Luo Qiyao, Zhao Liang, Hu Jianxing, Jin Hongwei, Liu Zhenming, Zhang Liangren
State Key Laboratory of Natural and Biomimetic Drugs, School of Pharmaceutical Sciences, Peking University, Beijing, P. R. China.
PLoS One. 2017 Feb 14;12(2):e0171433. doi: 10.1371/journal.pone.0171433. eCollection 2017.
Target fishing often relies on the use of reverse docking to identify potential target proteins of ligands from protein database. The limitation of reverse docking is the accuracy of current scoring funtions used to distinguish true target from non-target proteins. Many contemporary scoring functions are designed for the virtual screening of small molecules without special optimization for reverse docking, which would be easily influenced by the properties of protein pockets, resulting in scoring bias to the proteins with certain properties. This bias would cause lots of false positives in reverse docking, interferring the identification of true targets. In this paper, we have conducted a large-scale reverse docking (5000 molecules to 100 proteins) to study the scoring bias in reverse docking by DOCK, Glide, and AutoDock Vina. And we found that there were actually some frequency hits, namely interference proteins in all three docking procedures. After analyzing the differences of pocket properties between these interference proteins and the others, we speculated that the interference proteins have larger contact area (related to the size and shape of protein pockets) with ligands (for all three docking programs) or higher hydrophobicity (for Glide), which could be the causes of scoring bias. Then we applied the score normalization method to eliminate this scoring bias, which was effective to make docking score more balanced between different proteins in the reverse docking of benchmark dataset. Later, the Astex Diver Set was utilized to validate the effect of score normalization on actual cases of reverse docking, showing that the accuracy of target prediction significantly increased by 21.5% in the reverse docking by Glide after score normalization, though there was no obvious change in the reverse docking by DOCK and AutoDock Vina. Our results demonstrate the effectiveness of score normalization to eliminate the scoring bias and improve the accuracy of target prediction in reverse docking. Moreover, the properties of protein pockets causing scoring bias to certain proteins we found here can provide the theory basis to further optimize the scoring functions of docking programs for future research.
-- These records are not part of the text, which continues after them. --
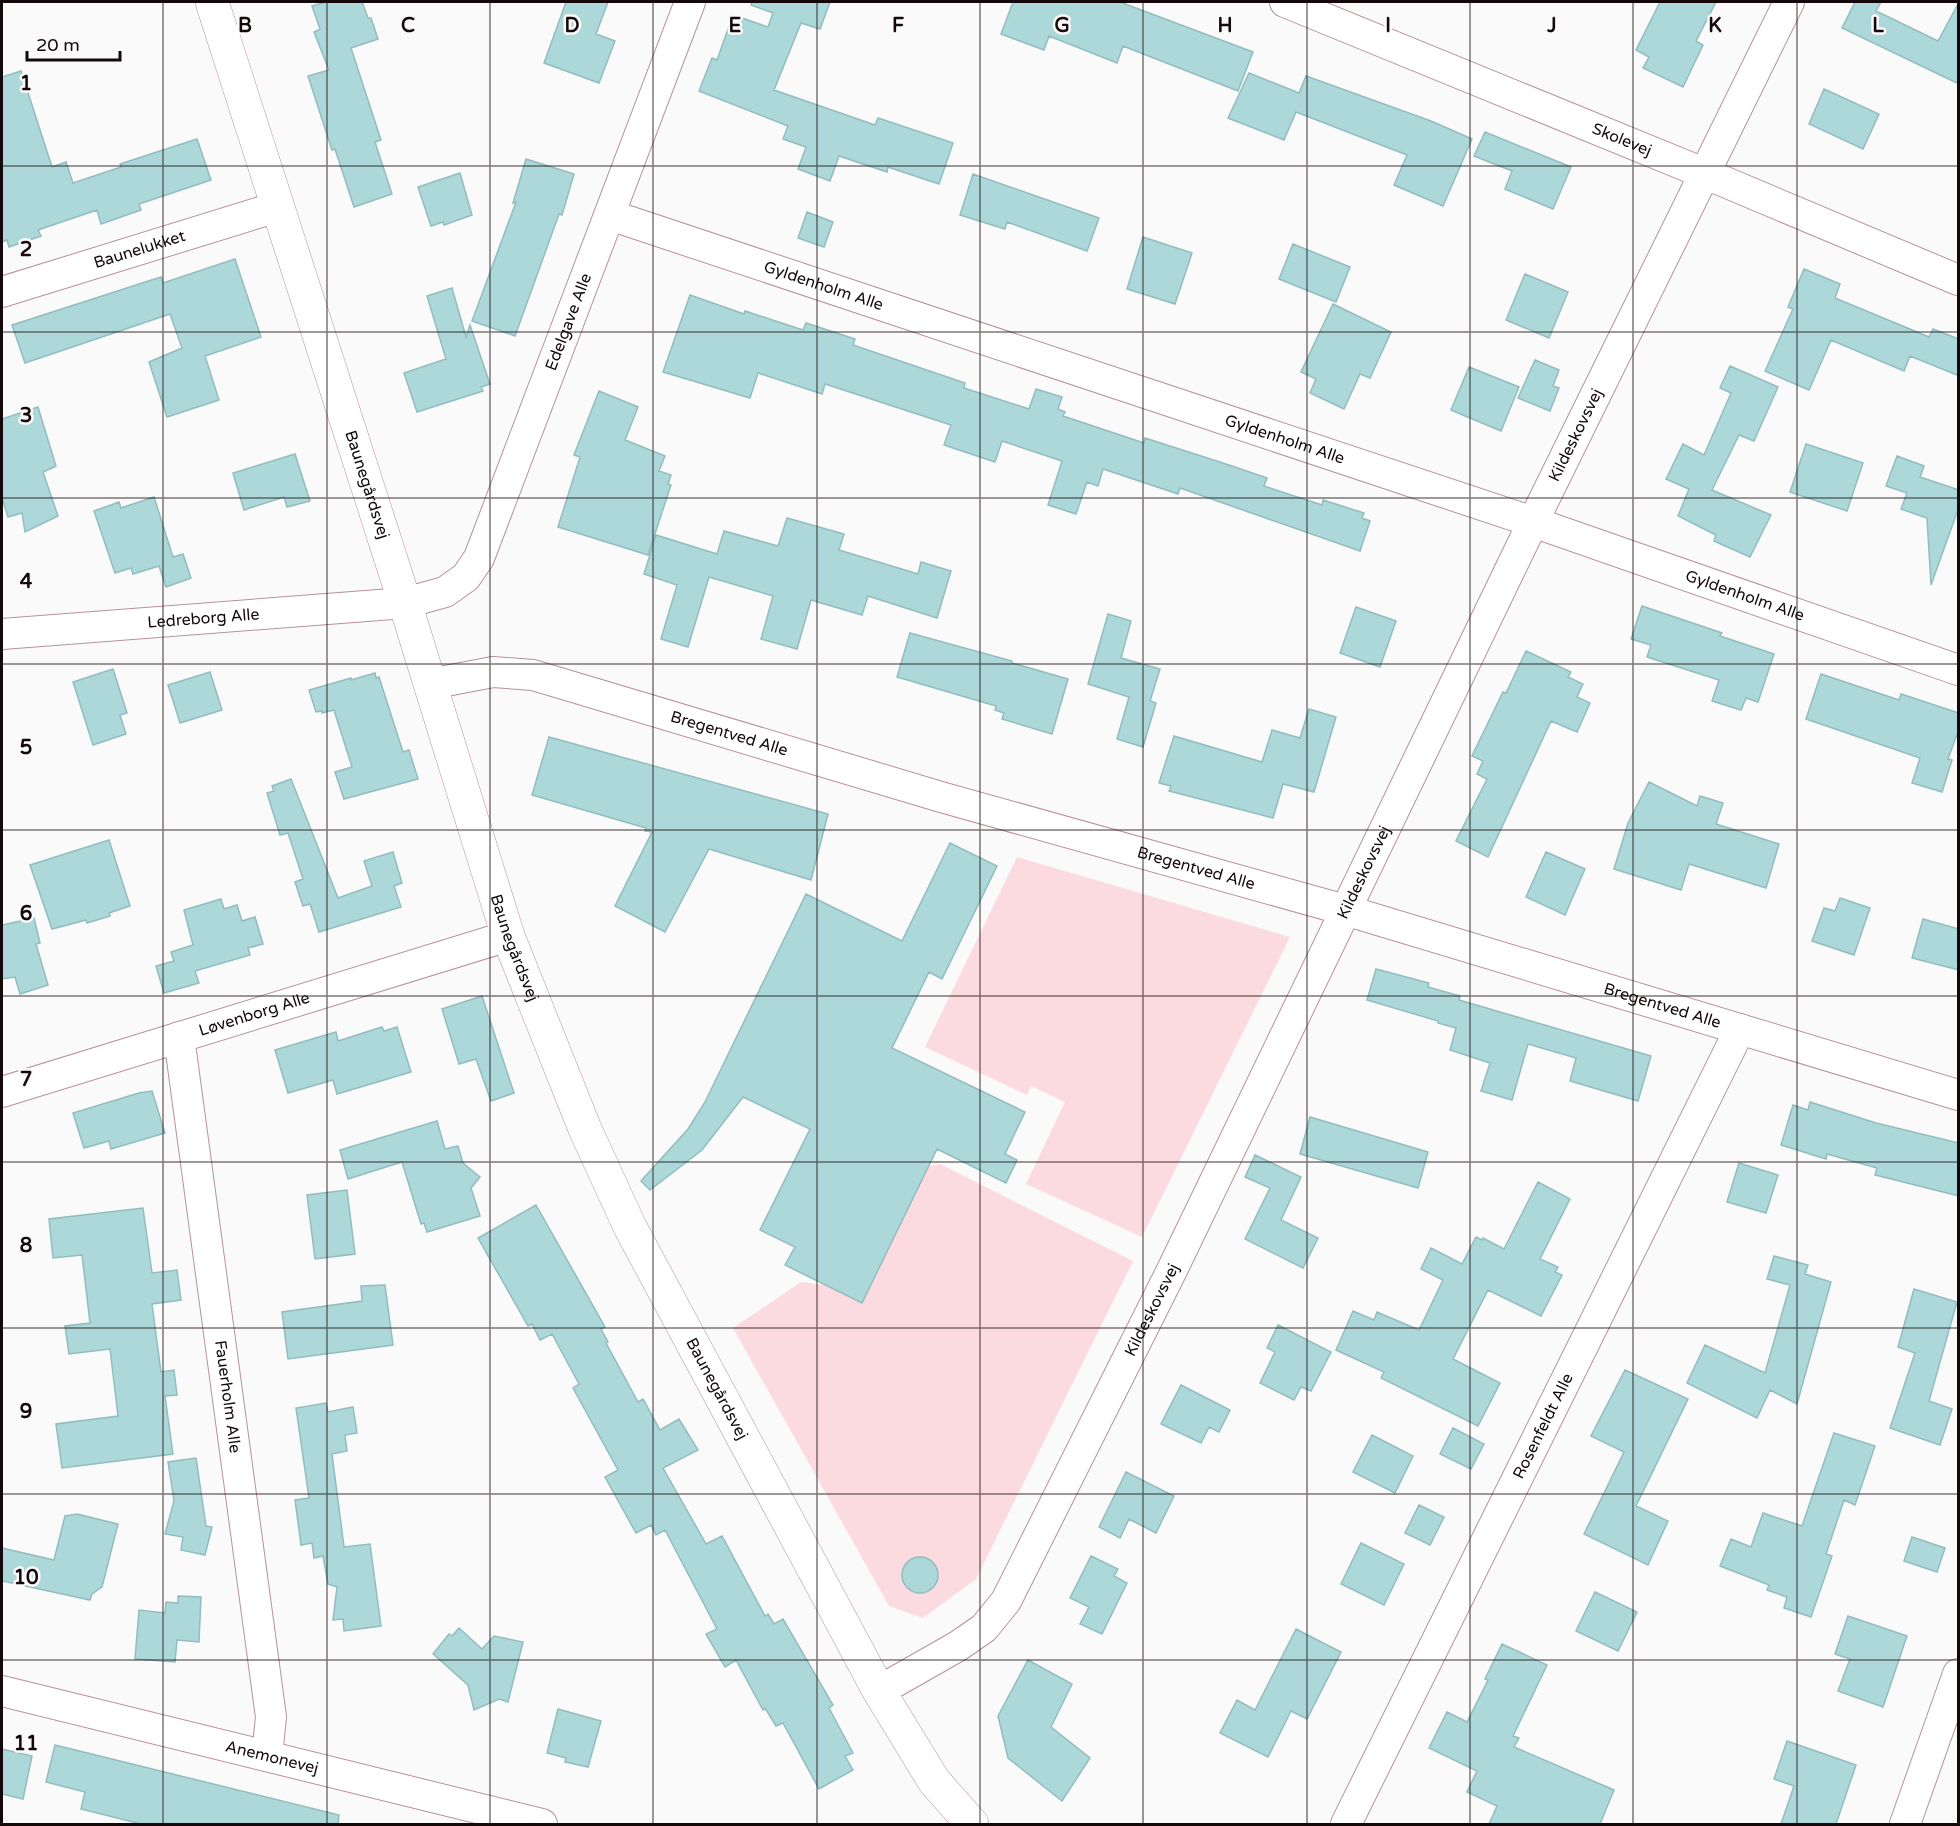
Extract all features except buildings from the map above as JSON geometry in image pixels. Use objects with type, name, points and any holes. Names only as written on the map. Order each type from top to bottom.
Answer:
[{"type":"street","name":"Baunegårdsvej","points":[[212,2],[405,603],[508,936],[585,1129],[630,1227],[879,1691],[934,1781],[972,1824]]},
{"type":"street","name":"Edelgave Alle","points":[[405,603],[445,592],[466,577],[479,558],[690,2]]},
{"type":"street","name":"Skolevej","points":[[1285,2],[1959,280]]},
{"type":"street","name":"Kildeskovsvej","points":[[879,1691],[958,1646],[984,1628],[1006,1601],[1172,1270],[1533,522],[1789,2]]},
{"type":"street","name":"Baunelukket","points":[[2,292],[277,207]]},
{"type":"street","name":"Gyldenholm Alle","points":[[609,215],[1533,522],[1959,670]]},
{"type":"street","name":"Ledreborg Alle","points":[[2,634],[405,603]]},
{"type":"street","name":"Bregentved Alle","points":[[430,684],[493,672],[533,675],[941,797],[1345,910],[1959,1095]]},
{"type":"street","name":"Løvenborg Alle","points":[[2,1092],[508,936]]},
{"type":"street","name":"Rosenfeldt Alle","points":[[1346,1824],[1740,1029]]},
{"type":"street","name":"Fauerholm Alle","points":[[179,1037],[271,1717],[267,1756]]},
{"type":"street","points":[[1905,1824],[1959,1674]]},
{"type":"street","name":"Anemonevej","points":[[2,1691],[542,1824]]},
{"type":"shaded area","points":[[1017,857],[1290,937],[1142,1237],[1026,1184],[1065,1102],[1031,1086],[1027,1095],[925,1047]]},
{"type":"shaded area","points":[[940,1164],[1133,1261],[976,1579],[923,1618],[889,1606],[733,1328],[801,1282],[825,1285],[862,1303],[929,1166]]}]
靶向垂钓通常依赖于使用反向对接从蛋白质数据库中识别配体的潜在靶蛋白。反向对接的局限性在于当前用于区分真实靶蛋白和非靶蛋白的评分函数的准确性。许多当代评分函数是为小分子虚拟筛选设计的,没有针对反向对接进行特殊优化,这很容易受到蛋白质口袋性质的影响,导致对具有某些性质的蛋白质产生评分偏差。这种偏差会在反向对接中导致大量假阳性,干扰真实靶标的识别。在本文中,我们进行了大规模的反向对接(5000个分子对100种蛋白质),以研究DOCK、Glide和AutoDock Vina在反向对接中的评分偏差。我们发现,在所有三种对接程序中实际上都存在一些频繁命中的情况,即干扰蛋白。在分析了这些干扰蛋白与其他蛋白之间口袋性质的差异后,我们推测干扰蛋白与配体(对于所有三种对接程序)具有更大的接触面积(与蛋白质口袋的大小和形状有关)或更高的疏水性(对于Glide),这可能是评分偏差的原因。然后我们应用评分归一化方法来消除这种评分偏差,这有效地使基准数据集反向对接中不同蛋白质之间的对接分数更加平衡。后来,利用阿斯泰克斯多样化集来验证评分归一化在反向对接实际案例中的效果,结果表明,评分归一化后,Glide反向对接中靶标预测的准确率显著提高了21.5%,尽管DOCK和AutoDock Vina的反向对接没有明显变化。我们的结果证明了评分归一化在消除评分偏差和提高反向对接中靶标预测准确率方面的有效性。此外,我们在此发现导致对某些蛋白质产生评分偏差的蛋白质口袋性质可为未来研究进一步优化对接程序的评分函数提供理论依据。